For those who knew him, it made sense that Dennis Duplessis would go out in Hurricane Ida's winds to prepare a generator so his wife, Hope, would have it running when she got back after the storm.
Duplessis was the kind of guy who made sure his family had what they needed no matter what. That's why he went out despite some warnings to stay inside that night, family members said.
Tragically, Ida's powerful winds brought a tree down just as Duplessis was getting out of a pickup truck, fatally striking him outside the house.
Duplessis, 60, is one of three people known to have been killed in Louisiana directly by Ida. Two others drowned in the New Orleans area. Others have since been injured in the storm's aftermath from the operation of home generators. Also, two were killed in Mississippi when a road collapsed.
The full death toll from the hurricane may not be known for days as search and rescue continues.
Earlier reports of Duplessis' death had him inside the home when the tree fell, but family members say he was outside it.
The tree — one he worried would fall, but which he didn't have the money to get cut down — smashed the truck he had just exited. Another man with him somehow emerged unscathed.
A cousin was with Duplessis in his last moments. They recited the "Lord's Prayer" together, Duplessis' youngest child, Chasity Fatherree, said.
"His last words was, 'Tell Hope I love her,'" Fatherree said in an interview Tuesday.
"He would have gave his last breath for her, and I guess he basically did trying to make sure she could come home where she was comfortable," said Fatherree, 32. "And he always said he wanted to go first because he wouldn't have been able to live without my mom."
Though Duplessis and his wife had long been separated, they remained close and lived on the same street a few houses from each other, in the kind of extended family compound still common in parts of Ascension.
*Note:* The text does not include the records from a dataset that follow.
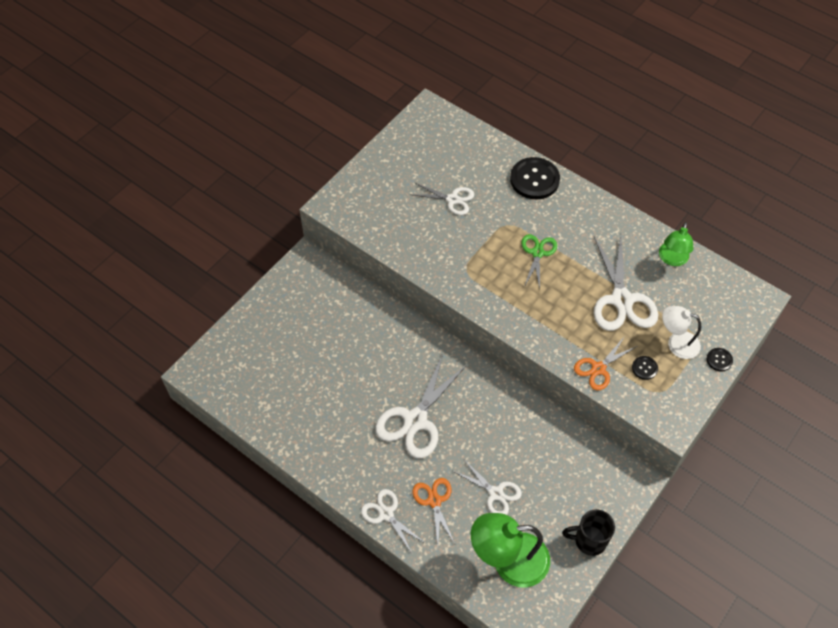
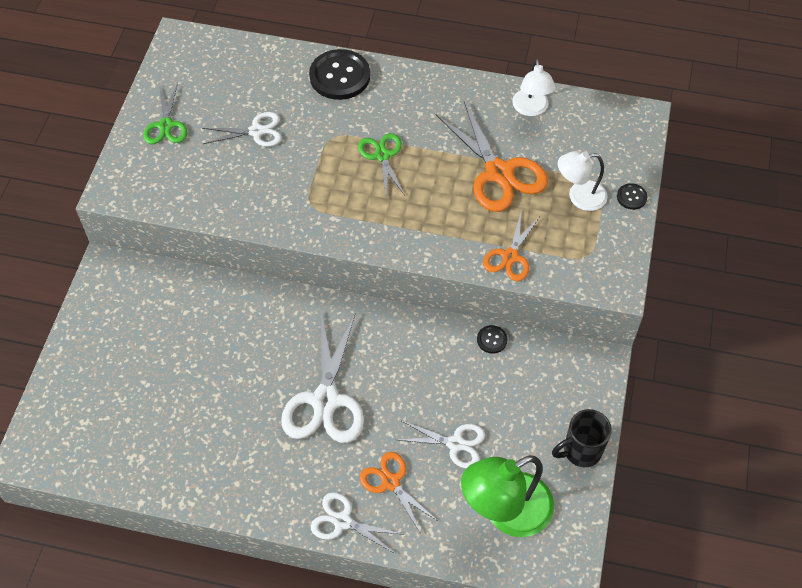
camera: 25 degrees left, 0 degrees up
white scissors [593,235,658,331] -> orange scissors [436,101,548,212]
black button [632,356,658,380] -> black button moved to [477,325,508,353]
green lamp [659,222,693,266] -> white lamp [512,59,556,116]
none -> green scissors [143,83,187,144]

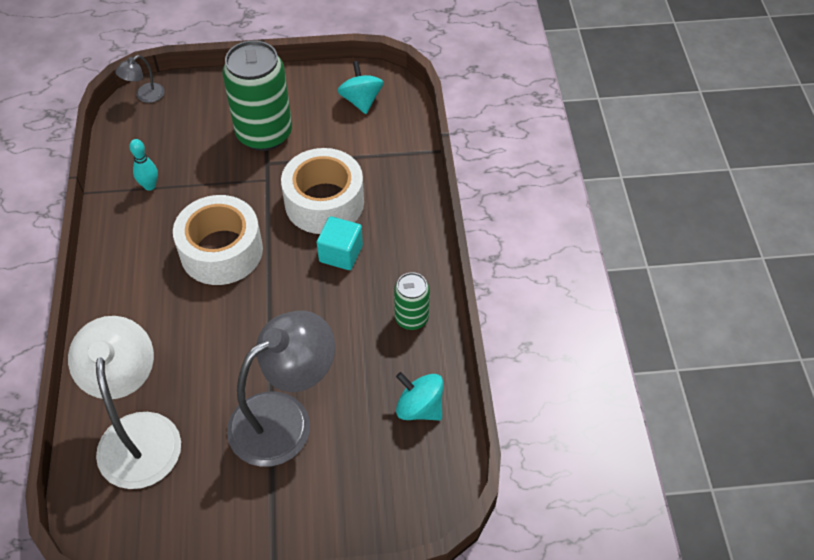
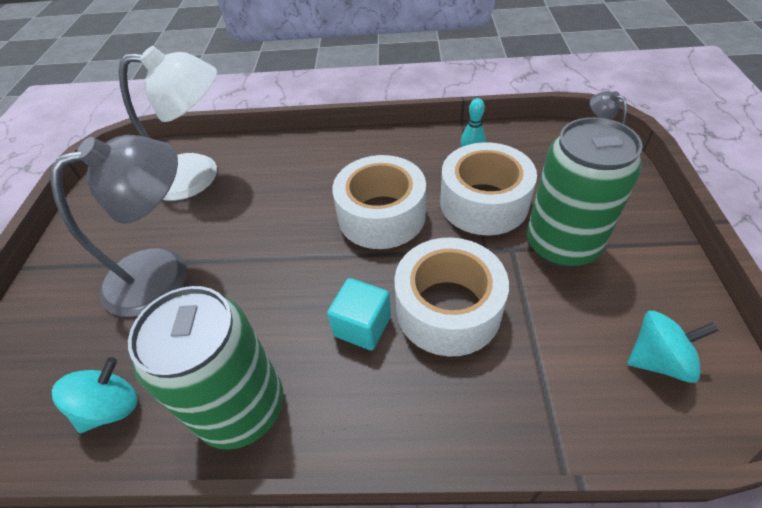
camera: 100 degrees right, 5 degrees down
grey lamp [227,311,335,467] -> grey lamp turned 90 degrees counterclockwise [50,135,187,317]
green can [394,272,430,330] -> green can [128,286,283,450], size x1.92
none -> white tape [440,142,537,235]

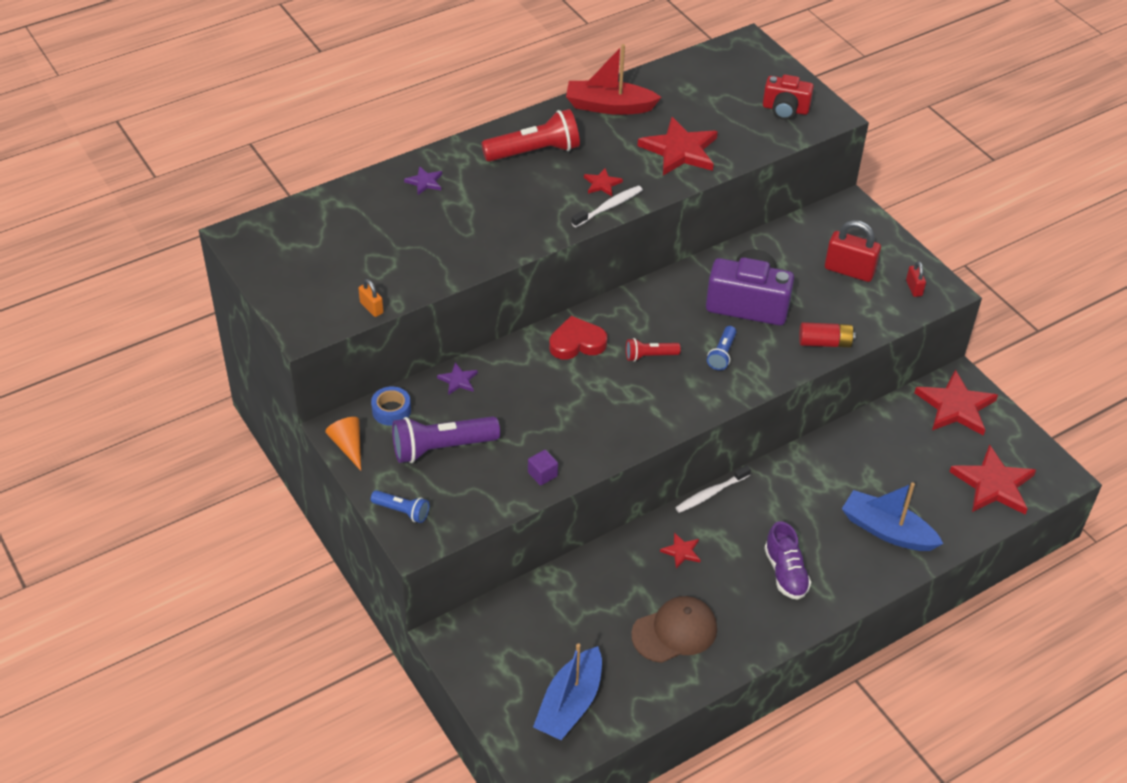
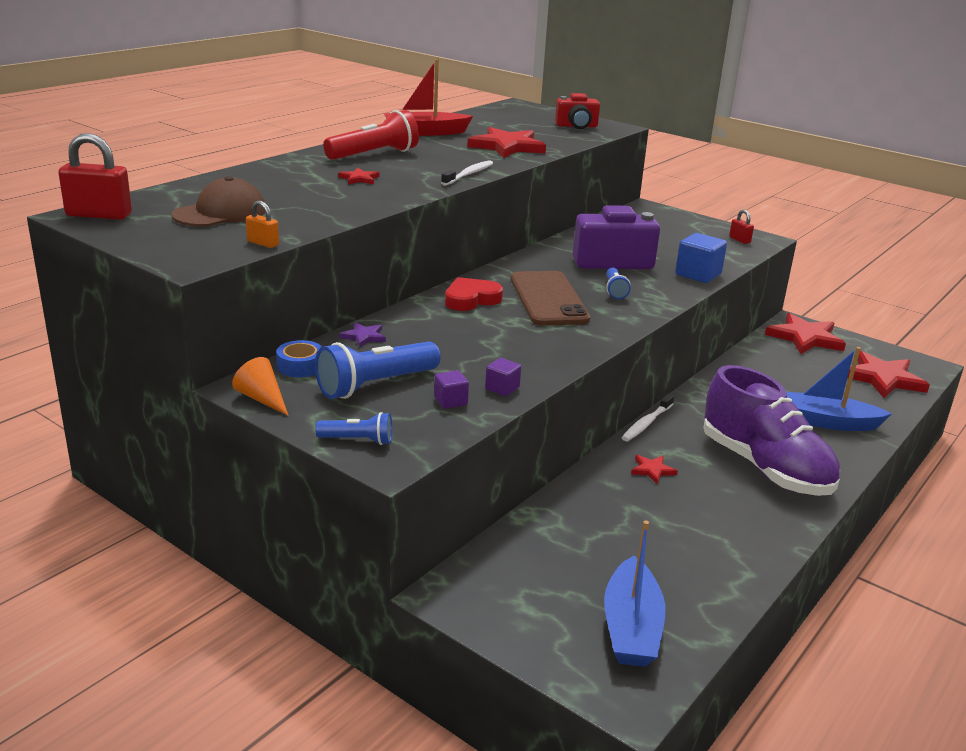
camera: 20 degrees left, 20 degrees down
purple flashlight [392,416,500,463] -> blue flashlight [315,341,441,399]
purple star [404,166,442,195] -> none
red star [584,168,623,196] -> red star moved to [338,168,380,184]
red flashlight [626,338,681,362] -> brown phone [511,271,591,326]
brown cap [631,596,717,663] -> brown cap moved to [172,176,266,227]
purple shoe [764,521,811,600] -> purple shoe [703,365,840,496], size x1.90
red battery [799,322,856,348] -> blue cube [675,233,727,283]
red padlock [825,220,881,282] -> red padlock moved to [58,133,132,220]
none -> purple cube [434,370,469,409]

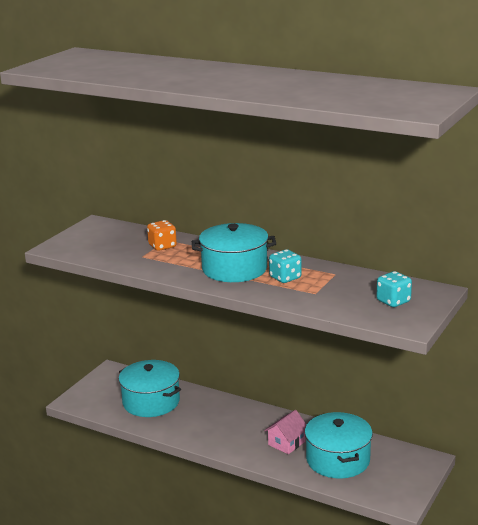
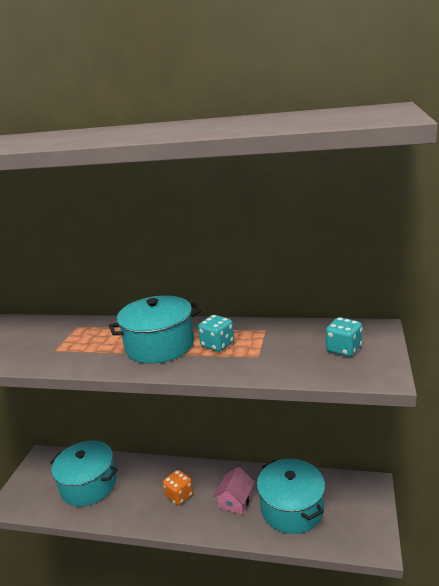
camera: 15 degrees left, 0 degrees up
orange dice [147,220,177,251] -> orange dice moved to [163,470,193,505]

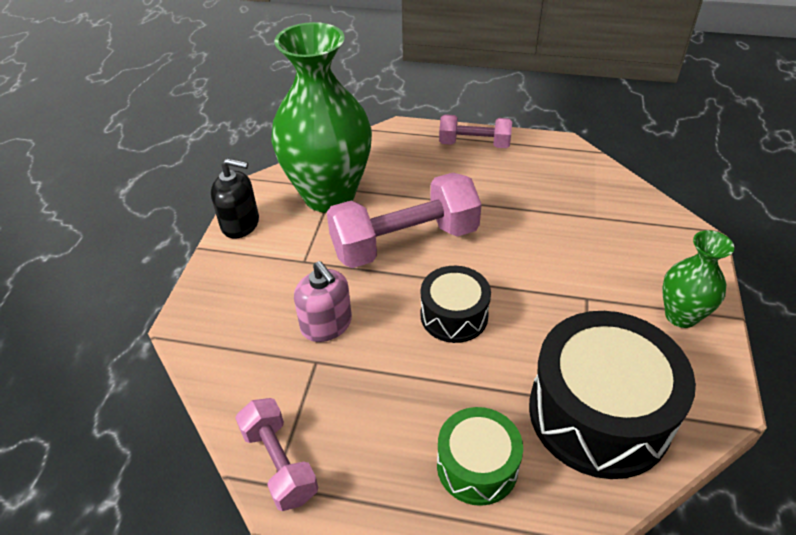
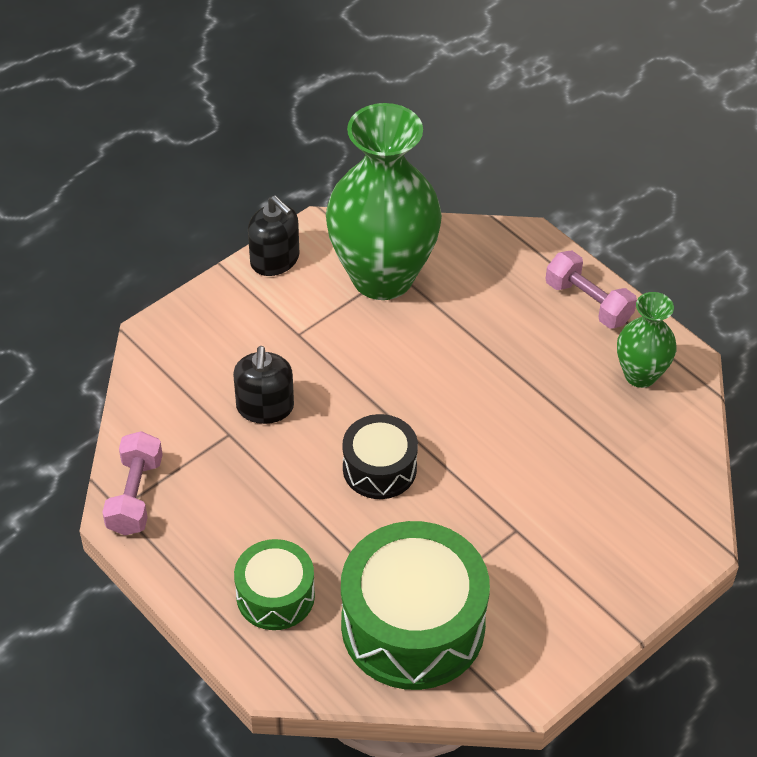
camera: 35 degrees right, 5 degrees up
pink soap dispenser [294,261,352,342] -> black soap dispenser [233,346,294,424]
pink dumbbell [327,173,482,268] -> none
black drum [529,311,696,479] -> green drum [341,521,490,690]
green vase [662,230,734,328] -> green vase moved to [617,292,677,388]

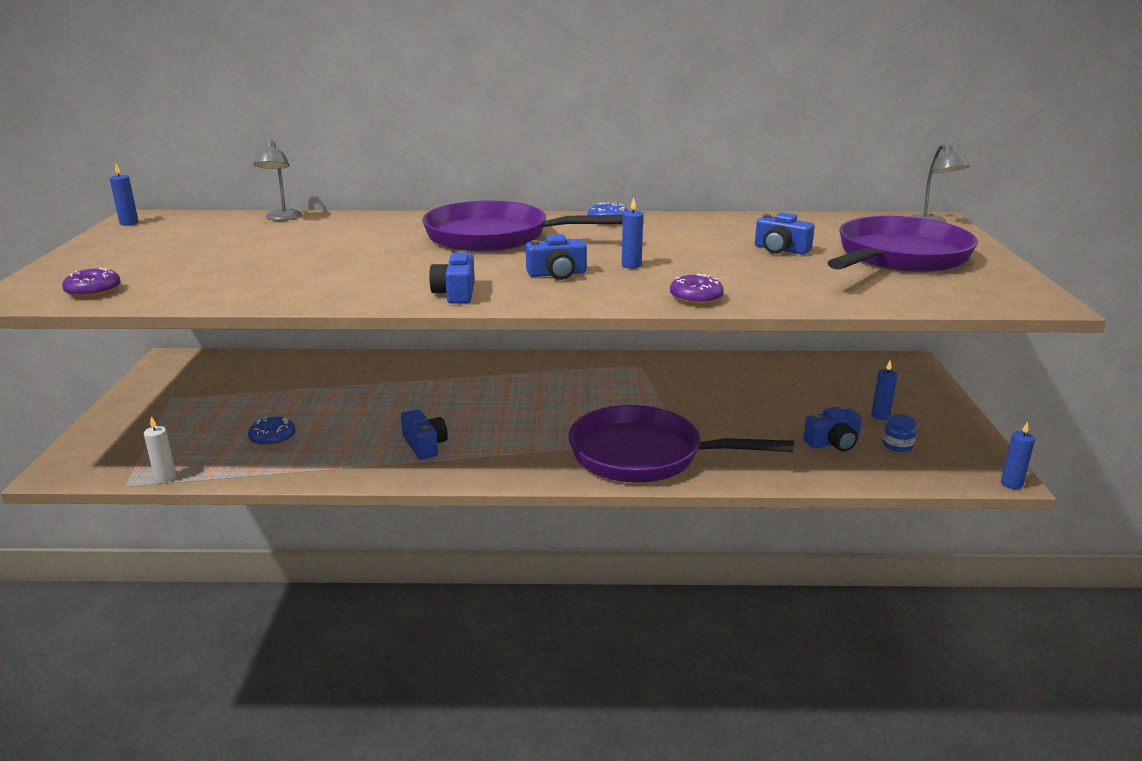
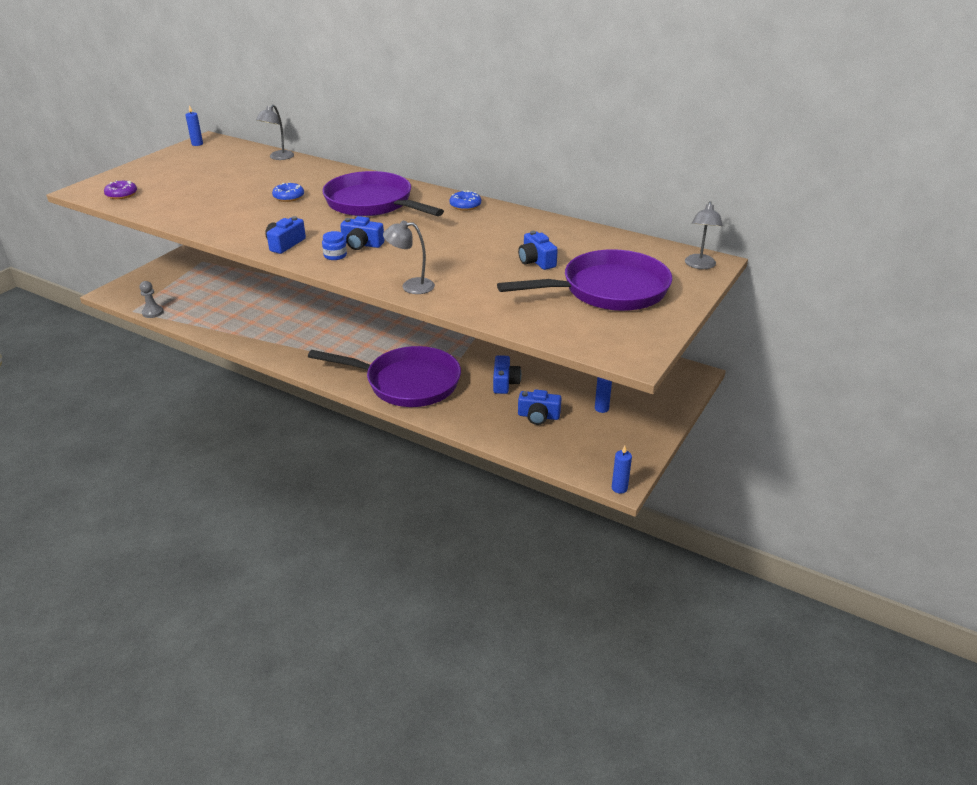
camera: 30 degrees right, 10 degrees up
white candle [144,416,176,483] -> grey pawn [140,281,164,318]
blue donut [248,416,296,447] -> blue donut moved to [272,182,304,202]
blue camera [401,409,448,460] -> blue camera moved to [493,355,521,394]
purple pan [568,405,794,483] -> purple pan turned 150 degrees clockwise [308,346,461,407]
blue candle [622,198,643,269] -> none
purple donut [670,273,724,305] -> grey lamp [383,221,435,294]
blue jar [882,414,917,452] -> blue jar moved to [322,231,347,260]

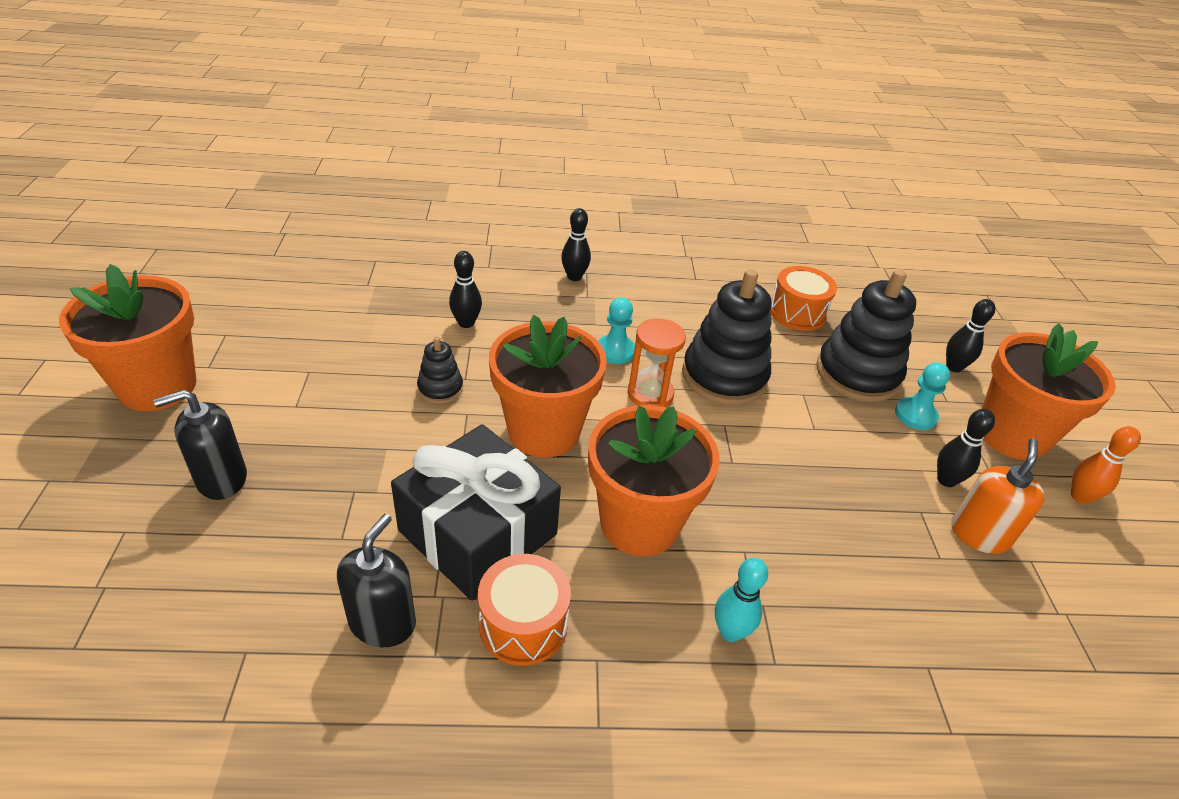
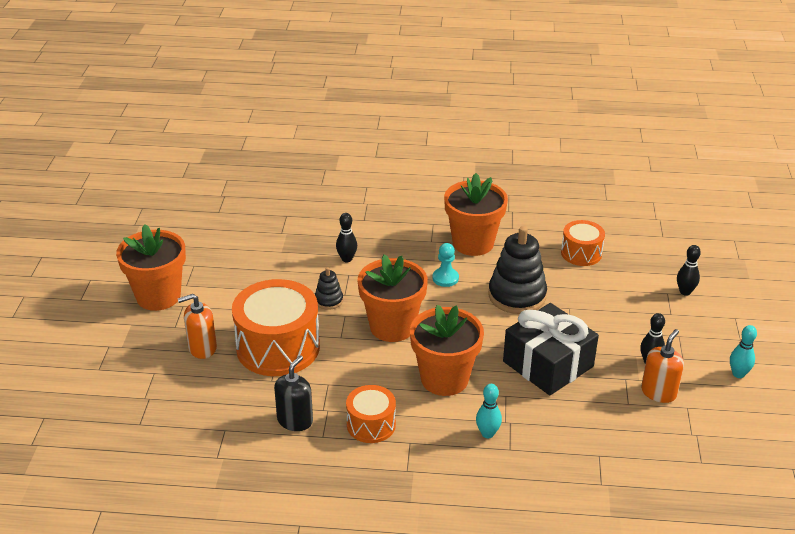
camera: 10 degrees right, 5 degrees down
black soap dispenser [153,390,247,500] -> orange soap dispenser [178,294,217,359]
black gift [391,424,561,601] -> black gift moved to [503,303,599,395]
black bowling pin [561,208,591,281] -> none
orange hourglass [628,319,686,407] -> none
black stacking toy [816,269,916,402] -> none
turquoise pawn [895,362,950,430] -> none
orange flower pot [982,323,1116,460] -> orange flower pot moved to [444,173,508,256]
orange bowling pin [1071,426,1141,504] -> turquoise bowling pin [730,325,757,378]
none -> orange drum [232,279,320,376]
Fatherree's mother has struggled with health troubles in recent years, drawing Duplessis' attention.
Duplessis married into one of Ascension's longstanding Babin families. He lived on a street named after a Babin and made his home on land originally homesteaded by a Babin north of Gonzales and off La. 621, his mother-in-law, Shirley Kirby, said.
At the same time, the old name for the area where he lived is called Duplessis.
By Fatherree's own account, she and her dad had the kind of relationship fathers and daughters who are too much alike often share.
They butted heads. He taught her to be self-reliant. They worked together during past hurricanes keeping generators going for older relatives.
But he still insisted on taking care of things for her.
Duplessis seemed to know everyone in town. Fatherree recalls security officers at a skating rink telling her as a youth that they were friends of her dad's and would be watching out.
He even introduced her to her husband, Jeremy.
Duplessis worked as a car mechanic and later at Marchand's hardware store in Gonzales, where many grew to know him, Fatherree said.
In his later years, he also suffered from a variety of health ailments that limited his ability to work. But they didn't limit his dedication to his family, including his 12 grandchildren.
Fatherree said the sudden death of her father during the turmoil of Ida — they were on generator power and housing family Tuesday — has left her struggling to fully grasp with his loss.
Funeral plans have been delayed at least a week.
Fatherree says she keeps thinking she is going to go over to his home and he'll be there, pushing himself to do things despite his ailments.
"It does not seem real at all," she said.